Integrating herbicide and mechanical control treatments with fire and biological control to manage an invasive wetland shrub, Mimosa pigra.

Published online
15 Sep 2004
Content type
Journal article
Journal title
Journal of Applied Ecology

Paynter, Q. & Flanagan, G. J.
Contact email(s)

Publication language
Northern Territory & Australia


In Australia, biological control is a promising long-term management strategy for the woody weed mimosa Mimosa pigra but does not yet provide adequate control. Other management techniques, including herbicides and fire, can be ineffective and their impact on biological control agents is unknown. We investigated the potential of integrating control techniques, including biological control, to provide cost-effective management. A large-scale (128-ha) split-plot experiment was performed to measure the impact of single and repeated applications of herbicide and crushing by bulldozer, either alone or in combination, on both mimosa and five introduced biological control agents that were abundant at the site. Herbicides were applied over three seasons (1997-99) and all plots were burned in 2000. The impact of control options on mimosa cover, biomass, number of stems per ha, stand size structure and seedling regeneration was determined by aerial photography and by sampling permanent and random quadrats. Biological control agent abundance was also quantified. In isolation, herbicide, bulldozing and fire were not effective, but several combinations of techniques cleared mimosa thickets and promoted establishment of competing vegetation that inhibited mimosa regeneration from seed. Depending on the species, biological control agent abundance on surviving mimosa plants was either unchanged or increased following herbicide and/or bulldozing treatments. All agents recolonized regenerating mimosa within 1 year of the fire treatment, and Neurostrota gunniella increased dramatically.

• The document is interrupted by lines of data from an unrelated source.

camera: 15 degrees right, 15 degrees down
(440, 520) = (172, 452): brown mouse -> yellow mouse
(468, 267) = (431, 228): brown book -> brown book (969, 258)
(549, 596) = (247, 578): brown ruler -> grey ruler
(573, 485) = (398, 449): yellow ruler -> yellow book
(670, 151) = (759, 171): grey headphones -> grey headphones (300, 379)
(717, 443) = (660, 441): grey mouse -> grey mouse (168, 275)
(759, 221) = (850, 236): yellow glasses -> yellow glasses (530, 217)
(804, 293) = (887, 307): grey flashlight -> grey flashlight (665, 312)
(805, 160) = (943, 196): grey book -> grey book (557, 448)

Carmenta mimosa abundance, however, was reduced by fire. The abundance of N. gunniella increased in response to all treatments, which we attribute to attack by this species being most common along stand edges. Control treatments separated monocultures of mimosa into smaller patches, thereby increasing the ratio of 'edge' to 'thicket' plants. The proportion of plants susceptible to N. gunniella attack increased as a result. Synthesis and applications. We conclude that integrating control techniques can successfully control dense mimosa thickets. Biological control integrates well with other control options and should lead to significant cost reductions for mimosa management. To maximize this benefit, integrated weed management plans should be designed to integrate biological control fully with other methods, rather than separate them spatially or temporarily.